Of course there’s still no boyfriend, but she doesn’t mind. Occasionally, very occasionally, say at four o’clock in the afternoon on a wet Sunday, she feels panic-stricken and almost breathless with loneliness. Once or twice she has been known to pick up the phone to check that it isn’t broken. Sometimes she thinks how nice it would be to be woken by a call in the night: ‘get in a taxi now’ or ‘I need to see you, we need to talk’. But at the best of times she feels like a character in a Muriel Spark novel — independent, bookish, sharp-minded, secretly romantic. At twenty-seven years old Emma Morley has a double-first in English and History, a new bed, a two-roomed flat in Earls Court, a great many friends, and a post-graduate certificate in education. If the interview goes well today she will have a job teaching English and Drama, subjects that she knows and loves. She is on the brink of a new career as an inspiring teacher and finally, finally, there is some order in her life.
There is also a date.
Emma has a proper, formal date. She is going to sit in a restaurant with a man and watch him eat and talk. Someone wants to climb aboard the Tahiti, and tonight she will decide if she is going to let him. She stands at the toaster, slicing a banana, the first of seven portions of fruit and veg today, and stares at the calendar. The 15th of July 1993, a question mark, and exclamation mark. The date looms.

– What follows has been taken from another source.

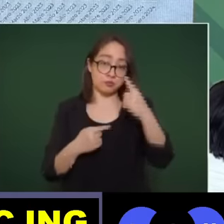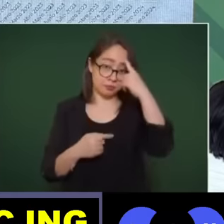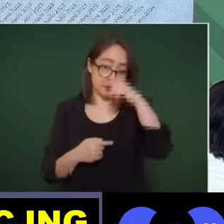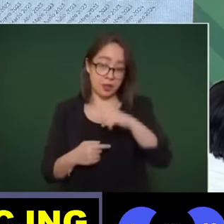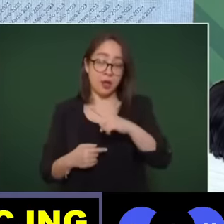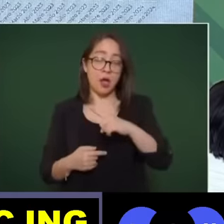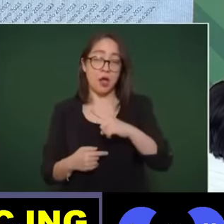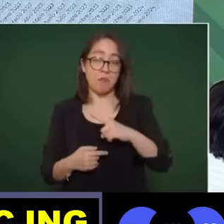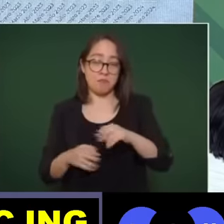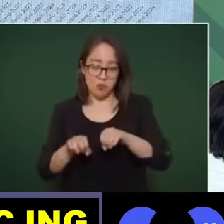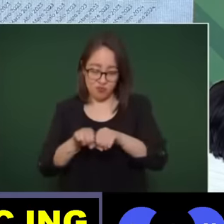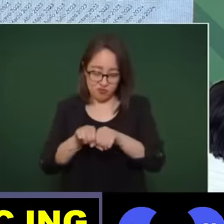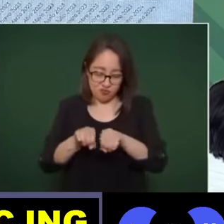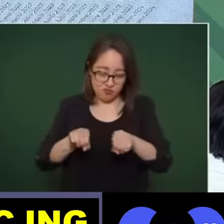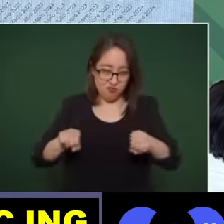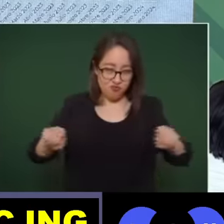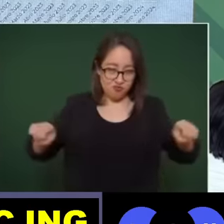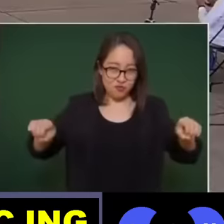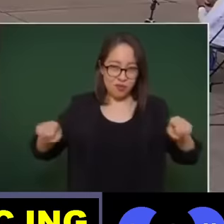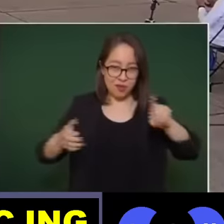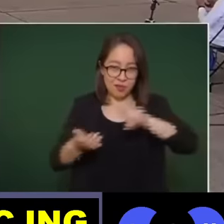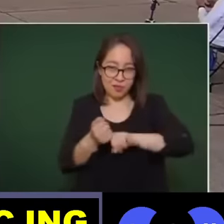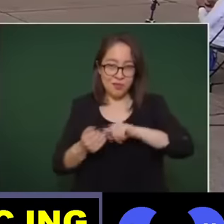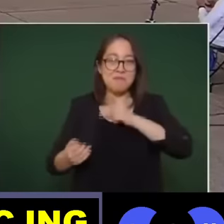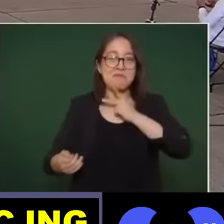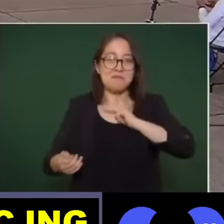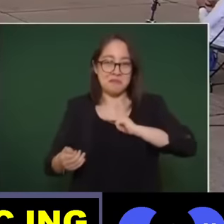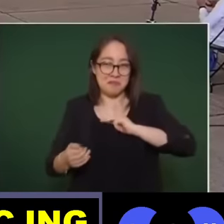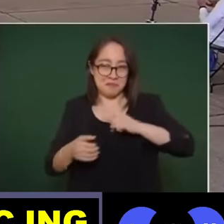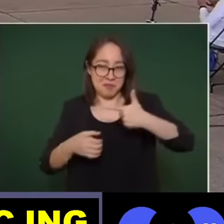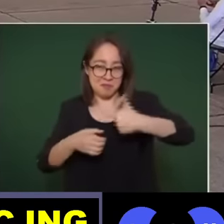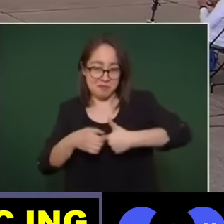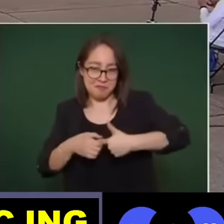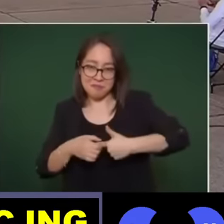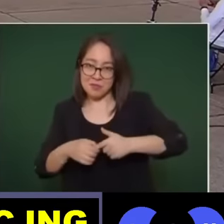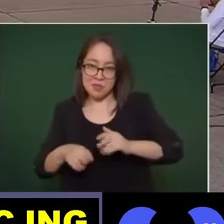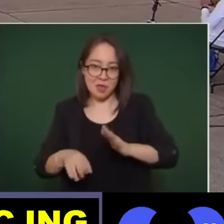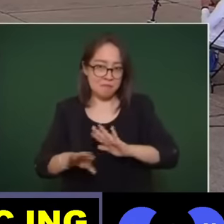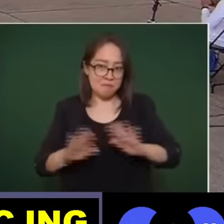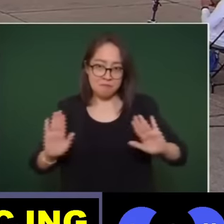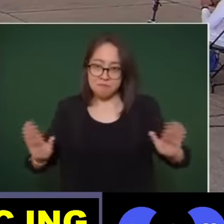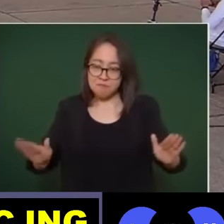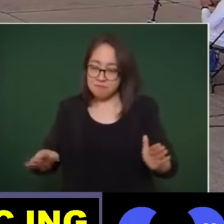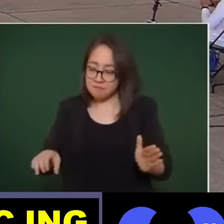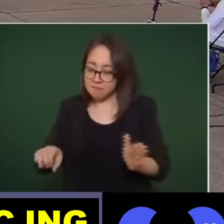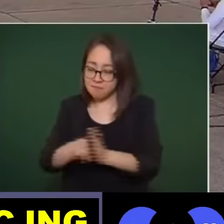desplegamos marinos y soldados.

Dexter’s bed is imported, Italian, a low, bare black platform that stands in the centre of the large bare room like a stage or a wrestling ring, both of which functions it sometimes serves. He lies there awake at 9.30, dread and self-loathing combined with sexual frustration. His nerve-endings have been turned up high and there is an unpleasant taste in his mouth, as if his tongue has been coated with hairspray. Suddenly he leaps up and pads across high-gloss black floorboards to the Swedish kitchen. There in the freezer compartment of his large, industrial fridge, he finds a bottle of vodka and he pours an inch into his glass then adds the same amount of orange juice. He reassures himself with the thought that, as he hasn’t been to sleep yet, this is not the first drink of the day, but the last drink of last night. Besides, the whole taboo about drinking during daytime is exaggerated; they do it in Europe. The trick is to use the uplift of the booze to counteract the downward tumble of the drugs; he is getting drunk to stay sober which when you think about it is actually pretty sensible. Encouraged by this logic, he pours another inch and a half of vodka, puts on the Reservoir Dogssoundtrack and swaggers to the shower.